LinkedIn has announced that it will be open sourcing its internal tool named WhereHows.

WhereHows has been developed to track changes in data that in order to reduce data redundancy. WhereHows works by creating a data repository and portal for processes, people and knowledge around data.

According to LinkedIn, so far, WhereHows has captured the status of 50,000 datasets, 14,000 comments, 35 million job executions and related lineage information. The data when combined is more than 15 petabytes.

As LinkedIn’s customers grew over a period of time, it stared facing issues with overall data flow and lineage across different processing frameworks, data platforms and scheduling systems.

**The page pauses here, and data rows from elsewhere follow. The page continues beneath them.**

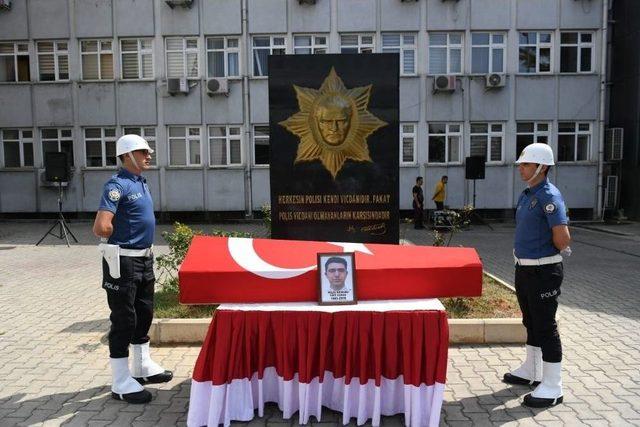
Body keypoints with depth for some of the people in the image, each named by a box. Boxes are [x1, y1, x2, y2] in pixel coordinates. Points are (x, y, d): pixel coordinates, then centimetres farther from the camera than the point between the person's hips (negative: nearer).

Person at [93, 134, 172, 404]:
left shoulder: (141, 182, 10)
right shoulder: (118, 185, -18)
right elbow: (101, 228, -28)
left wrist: (142, 241, 12)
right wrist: (120, 239, -9)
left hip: (144, 258, 9)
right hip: (123, 261, -9)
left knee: (144, 314, 18)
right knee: (124, 320, 0)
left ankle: (143, 368, 35)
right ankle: (121, 383, 13)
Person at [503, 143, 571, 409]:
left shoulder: (549, 196, -18)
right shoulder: (526, 195, 10)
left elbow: (563, 238, -25)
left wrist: (554, 251, -6)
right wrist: (521, 252, 11)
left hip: (543, 271, -9)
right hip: (524, 268, 9)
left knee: (545, 327, -1)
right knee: (531, 323, 20)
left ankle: (552, 387, 10)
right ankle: (532, 371, 36)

This resulted in loss of productivity, difficulty in deriving data insights and data breakages and data redundancy.

So, LinkedIn came up with WhereHows to reduce this problem.

With WhereHows, LinkedIn could capture metadata across diverse systems and surface it through a single platform to simplify data and flow discovery problem.

After this process, WhereHows surfaces the data through two interfaces.

One is web application that enables navigation, search, lineage visualization, annotation, discussion and community participation.

The second is an API (Application Program Interface) endpoint where data processes and applications can be automated.

With this tool, it has been easier for LinkedIn to solve the problems of data and process lineage, data and process ownership, schema discovery and evolution history.

This could be achieved by integrating data from different types into a universal model. With a universal model, it was easy to leverage the value from metadata.

Now, LinkedIn wants to share this work with a broader data community and has open sourced this tool.

The WhereHows development kit has been placed in GitHub and a discussion group from LinkedIn has been created to share their knowledge and experience.

This group will also help in adding new features, finding bugs and fixing them.

Apart from this, LinkedIn said that it is also committed to transform its internal integrations into generic templates or plugins in open source, as much as possible.